* [WHAT TO PRODUCE]: Quote the lines between the one holding "pose: elev=54.0 azim=350.3" and the one holding "Dot at: (218, 264)", inclusive, character for character.

* [RECORD LIST]:

=====

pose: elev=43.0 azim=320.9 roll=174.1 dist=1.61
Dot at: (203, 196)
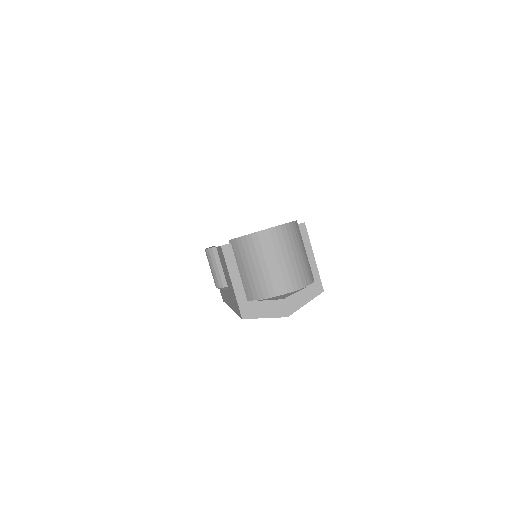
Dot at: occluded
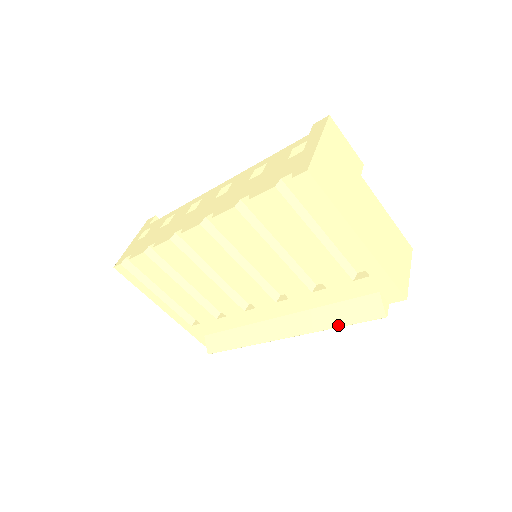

=====

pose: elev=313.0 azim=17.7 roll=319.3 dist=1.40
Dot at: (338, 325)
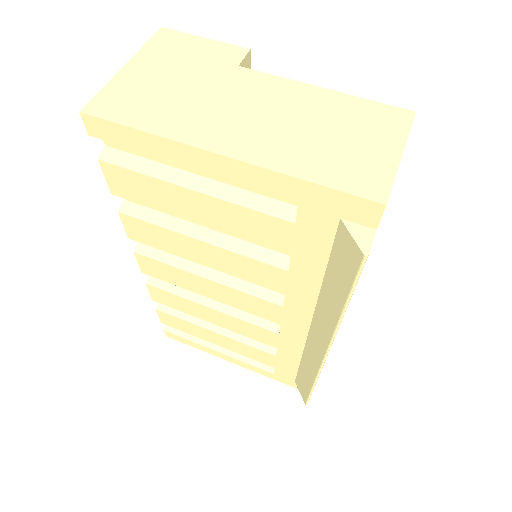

=====

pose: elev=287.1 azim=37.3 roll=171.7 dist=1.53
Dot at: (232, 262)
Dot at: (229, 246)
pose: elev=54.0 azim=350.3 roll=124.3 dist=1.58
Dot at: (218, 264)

=====

* [REPLY TO THE TASK]:
pose: elev=54.0 azim=350.3 roll=124.3 dist=1.58
Dot at: (218, 264)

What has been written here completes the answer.